South East Paper Mill Realizes True Water Savings

It’s a known fact that we all use too much seal water. It doesn’t matter whether the pumps are equipped with Mechanical Seals or Mechanical Packing. The volume of Seal Water consumed has long reached economic impact.

Every excess gallon or litre of flush water that is fed into the process streams is just one more gallon that needs to be removed later in the process. Removing it is expensive, whether it is removed by evaporation or through effluent treatment.

The question becomes how much seal water is required to adequately lubricate the sealing device while reducing the inherent temperature rise caused by the process and the dynamic sealing assembly. In most applications we default to “better too much than not enough”. But the actual flowrate is seldom if ever measured. We just know it is in excess, or not.

North America is facing increased demands for water. The continent wide drought continues to create concerns for all of us. Recently one pulp mill in British Columbia, Canada shut down a major part of its production because of water shortages. Reducing the ongoing demand for flush water is a major opportunity for pulp mills.

**RECORDS PROVIDED:**
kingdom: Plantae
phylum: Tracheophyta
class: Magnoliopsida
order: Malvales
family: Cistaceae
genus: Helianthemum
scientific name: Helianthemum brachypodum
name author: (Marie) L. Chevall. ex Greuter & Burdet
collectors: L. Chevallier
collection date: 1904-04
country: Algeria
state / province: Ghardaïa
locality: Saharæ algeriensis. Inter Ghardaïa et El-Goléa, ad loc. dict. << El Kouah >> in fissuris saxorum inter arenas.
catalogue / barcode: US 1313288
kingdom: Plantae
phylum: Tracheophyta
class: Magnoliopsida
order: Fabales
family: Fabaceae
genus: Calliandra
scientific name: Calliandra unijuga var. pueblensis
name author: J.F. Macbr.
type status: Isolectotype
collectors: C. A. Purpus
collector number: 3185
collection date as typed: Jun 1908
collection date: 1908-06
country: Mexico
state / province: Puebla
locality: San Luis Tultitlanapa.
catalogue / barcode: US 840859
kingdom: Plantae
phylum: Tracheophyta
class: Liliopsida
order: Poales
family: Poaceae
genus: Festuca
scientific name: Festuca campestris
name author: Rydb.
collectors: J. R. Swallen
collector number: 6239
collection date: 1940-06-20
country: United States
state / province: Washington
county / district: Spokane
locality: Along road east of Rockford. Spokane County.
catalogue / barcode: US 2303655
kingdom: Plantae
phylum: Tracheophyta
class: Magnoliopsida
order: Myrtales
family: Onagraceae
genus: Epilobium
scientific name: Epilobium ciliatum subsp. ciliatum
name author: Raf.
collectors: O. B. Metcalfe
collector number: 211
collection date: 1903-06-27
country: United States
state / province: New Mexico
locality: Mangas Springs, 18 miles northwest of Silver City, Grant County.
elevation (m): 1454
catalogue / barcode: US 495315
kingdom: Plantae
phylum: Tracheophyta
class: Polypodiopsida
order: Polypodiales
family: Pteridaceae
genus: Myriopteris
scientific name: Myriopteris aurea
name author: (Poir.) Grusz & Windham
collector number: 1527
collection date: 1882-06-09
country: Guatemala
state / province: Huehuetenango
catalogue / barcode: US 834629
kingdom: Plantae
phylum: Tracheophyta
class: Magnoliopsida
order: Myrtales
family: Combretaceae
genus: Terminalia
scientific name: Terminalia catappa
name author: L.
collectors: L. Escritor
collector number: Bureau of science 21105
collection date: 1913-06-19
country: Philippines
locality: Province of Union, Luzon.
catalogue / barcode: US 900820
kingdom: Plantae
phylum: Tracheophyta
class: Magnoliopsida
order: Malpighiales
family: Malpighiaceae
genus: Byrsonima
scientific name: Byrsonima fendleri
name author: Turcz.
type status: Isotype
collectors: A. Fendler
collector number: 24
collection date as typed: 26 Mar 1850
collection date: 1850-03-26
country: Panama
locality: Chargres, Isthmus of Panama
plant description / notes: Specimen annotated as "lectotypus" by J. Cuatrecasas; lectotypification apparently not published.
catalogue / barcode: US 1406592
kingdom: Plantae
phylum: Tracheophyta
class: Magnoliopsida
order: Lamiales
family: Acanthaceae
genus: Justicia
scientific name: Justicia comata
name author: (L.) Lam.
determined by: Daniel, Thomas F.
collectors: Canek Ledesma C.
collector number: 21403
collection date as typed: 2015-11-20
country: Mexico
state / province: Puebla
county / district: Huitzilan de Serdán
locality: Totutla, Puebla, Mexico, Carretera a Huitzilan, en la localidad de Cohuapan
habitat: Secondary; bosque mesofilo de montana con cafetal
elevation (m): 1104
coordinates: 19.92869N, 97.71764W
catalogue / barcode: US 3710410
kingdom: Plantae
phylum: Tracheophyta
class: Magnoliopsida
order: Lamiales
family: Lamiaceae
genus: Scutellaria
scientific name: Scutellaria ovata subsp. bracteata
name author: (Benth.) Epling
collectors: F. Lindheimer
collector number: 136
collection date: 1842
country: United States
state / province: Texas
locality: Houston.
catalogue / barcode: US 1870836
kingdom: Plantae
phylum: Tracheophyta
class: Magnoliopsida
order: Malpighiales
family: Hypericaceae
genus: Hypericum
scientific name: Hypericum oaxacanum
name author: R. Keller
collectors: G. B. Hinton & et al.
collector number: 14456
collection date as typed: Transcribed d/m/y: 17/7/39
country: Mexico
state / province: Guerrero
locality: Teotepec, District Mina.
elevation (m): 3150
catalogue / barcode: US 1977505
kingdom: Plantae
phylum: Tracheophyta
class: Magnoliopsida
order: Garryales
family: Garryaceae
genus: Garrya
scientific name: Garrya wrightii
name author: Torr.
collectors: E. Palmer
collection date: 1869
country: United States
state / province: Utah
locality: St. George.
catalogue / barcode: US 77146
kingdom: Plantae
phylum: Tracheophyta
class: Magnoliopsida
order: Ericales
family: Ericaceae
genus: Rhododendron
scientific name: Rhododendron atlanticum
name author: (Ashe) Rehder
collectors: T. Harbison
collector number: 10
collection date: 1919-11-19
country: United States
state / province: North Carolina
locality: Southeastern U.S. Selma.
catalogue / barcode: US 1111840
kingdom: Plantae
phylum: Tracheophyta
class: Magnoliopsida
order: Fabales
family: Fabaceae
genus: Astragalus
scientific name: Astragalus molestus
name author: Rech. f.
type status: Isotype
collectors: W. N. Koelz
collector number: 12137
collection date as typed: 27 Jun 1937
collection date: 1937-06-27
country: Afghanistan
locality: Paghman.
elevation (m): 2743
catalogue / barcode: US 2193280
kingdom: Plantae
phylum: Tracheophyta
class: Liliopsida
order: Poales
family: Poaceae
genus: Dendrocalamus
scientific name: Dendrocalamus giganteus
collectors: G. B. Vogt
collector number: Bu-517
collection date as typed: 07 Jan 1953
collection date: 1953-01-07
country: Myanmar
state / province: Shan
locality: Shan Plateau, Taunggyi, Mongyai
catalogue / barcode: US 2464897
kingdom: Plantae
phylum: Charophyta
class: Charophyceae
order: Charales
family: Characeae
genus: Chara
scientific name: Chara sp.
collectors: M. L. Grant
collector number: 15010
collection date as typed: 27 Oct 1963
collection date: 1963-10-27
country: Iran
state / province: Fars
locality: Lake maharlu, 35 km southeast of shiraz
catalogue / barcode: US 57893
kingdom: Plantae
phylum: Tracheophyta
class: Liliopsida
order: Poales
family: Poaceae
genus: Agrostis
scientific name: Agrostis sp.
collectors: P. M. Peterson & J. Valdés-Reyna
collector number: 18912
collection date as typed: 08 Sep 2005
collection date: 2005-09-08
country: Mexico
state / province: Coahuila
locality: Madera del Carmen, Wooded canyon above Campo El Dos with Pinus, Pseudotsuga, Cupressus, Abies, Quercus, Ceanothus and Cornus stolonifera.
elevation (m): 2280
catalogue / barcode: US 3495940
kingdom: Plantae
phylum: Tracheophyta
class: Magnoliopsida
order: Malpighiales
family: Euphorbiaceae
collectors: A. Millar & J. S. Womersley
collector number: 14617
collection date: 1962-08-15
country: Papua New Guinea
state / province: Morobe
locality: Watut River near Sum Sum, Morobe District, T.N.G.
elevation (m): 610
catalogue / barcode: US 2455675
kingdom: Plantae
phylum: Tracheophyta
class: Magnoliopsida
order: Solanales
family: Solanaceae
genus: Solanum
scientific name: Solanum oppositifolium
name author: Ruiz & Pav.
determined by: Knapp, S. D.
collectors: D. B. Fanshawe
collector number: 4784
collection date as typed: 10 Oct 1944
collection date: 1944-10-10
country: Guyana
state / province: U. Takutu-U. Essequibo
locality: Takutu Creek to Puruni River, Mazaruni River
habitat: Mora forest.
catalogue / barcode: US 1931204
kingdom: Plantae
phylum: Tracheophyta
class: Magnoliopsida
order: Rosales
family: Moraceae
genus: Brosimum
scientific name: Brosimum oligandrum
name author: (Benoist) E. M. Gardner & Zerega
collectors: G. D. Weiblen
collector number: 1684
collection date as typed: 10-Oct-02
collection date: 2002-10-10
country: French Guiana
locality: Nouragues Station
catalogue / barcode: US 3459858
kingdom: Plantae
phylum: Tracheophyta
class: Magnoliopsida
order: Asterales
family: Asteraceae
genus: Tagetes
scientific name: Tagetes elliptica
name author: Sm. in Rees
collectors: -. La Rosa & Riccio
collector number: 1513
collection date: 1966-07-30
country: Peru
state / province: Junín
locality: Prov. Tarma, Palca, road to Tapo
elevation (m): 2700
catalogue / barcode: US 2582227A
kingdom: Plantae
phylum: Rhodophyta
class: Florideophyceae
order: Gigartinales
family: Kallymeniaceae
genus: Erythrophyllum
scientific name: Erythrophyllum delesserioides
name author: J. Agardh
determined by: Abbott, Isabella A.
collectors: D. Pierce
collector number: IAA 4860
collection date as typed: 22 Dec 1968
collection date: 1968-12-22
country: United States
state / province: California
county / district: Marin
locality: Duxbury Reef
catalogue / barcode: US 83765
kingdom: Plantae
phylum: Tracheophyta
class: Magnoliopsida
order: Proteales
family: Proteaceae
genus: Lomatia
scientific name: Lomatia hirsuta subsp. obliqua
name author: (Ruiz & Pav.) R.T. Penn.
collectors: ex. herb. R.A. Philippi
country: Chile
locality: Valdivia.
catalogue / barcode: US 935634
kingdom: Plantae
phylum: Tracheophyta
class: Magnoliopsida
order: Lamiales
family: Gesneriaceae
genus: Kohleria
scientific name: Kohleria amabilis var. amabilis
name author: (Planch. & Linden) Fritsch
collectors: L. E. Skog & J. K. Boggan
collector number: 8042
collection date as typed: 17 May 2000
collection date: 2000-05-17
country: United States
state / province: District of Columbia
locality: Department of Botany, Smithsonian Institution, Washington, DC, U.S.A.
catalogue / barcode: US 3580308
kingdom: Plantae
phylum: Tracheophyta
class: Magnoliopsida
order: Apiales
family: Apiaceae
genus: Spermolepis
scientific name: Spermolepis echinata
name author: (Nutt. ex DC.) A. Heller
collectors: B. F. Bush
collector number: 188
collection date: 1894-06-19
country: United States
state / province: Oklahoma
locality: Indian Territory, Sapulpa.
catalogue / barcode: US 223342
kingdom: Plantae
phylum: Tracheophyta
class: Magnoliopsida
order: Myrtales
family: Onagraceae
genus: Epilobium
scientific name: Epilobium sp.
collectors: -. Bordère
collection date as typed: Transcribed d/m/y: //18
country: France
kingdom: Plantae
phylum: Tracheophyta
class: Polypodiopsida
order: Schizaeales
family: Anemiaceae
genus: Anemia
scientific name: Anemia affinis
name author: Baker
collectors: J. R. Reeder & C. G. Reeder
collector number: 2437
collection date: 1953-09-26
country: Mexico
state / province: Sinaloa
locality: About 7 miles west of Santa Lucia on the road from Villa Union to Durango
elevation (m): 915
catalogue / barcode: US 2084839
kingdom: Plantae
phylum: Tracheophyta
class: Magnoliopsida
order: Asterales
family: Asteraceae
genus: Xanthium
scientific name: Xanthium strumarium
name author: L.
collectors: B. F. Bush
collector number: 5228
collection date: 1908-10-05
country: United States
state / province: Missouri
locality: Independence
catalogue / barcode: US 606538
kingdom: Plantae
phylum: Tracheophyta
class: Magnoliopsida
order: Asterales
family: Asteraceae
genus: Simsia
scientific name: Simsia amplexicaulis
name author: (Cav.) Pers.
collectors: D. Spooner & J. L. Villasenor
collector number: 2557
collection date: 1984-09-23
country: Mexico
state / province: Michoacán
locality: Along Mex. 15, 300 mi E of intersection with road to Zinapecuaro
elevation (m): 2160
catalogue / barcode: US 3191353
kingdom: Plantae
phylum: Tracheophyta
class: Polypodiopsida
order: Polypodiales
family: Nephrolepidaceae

**TASK INSTRUCTIONS:** In the seal water article, by what two means can excess flush water be removed later in the process?

**WRITTEN SOLUTION:** By evaporation or through effluent treatment.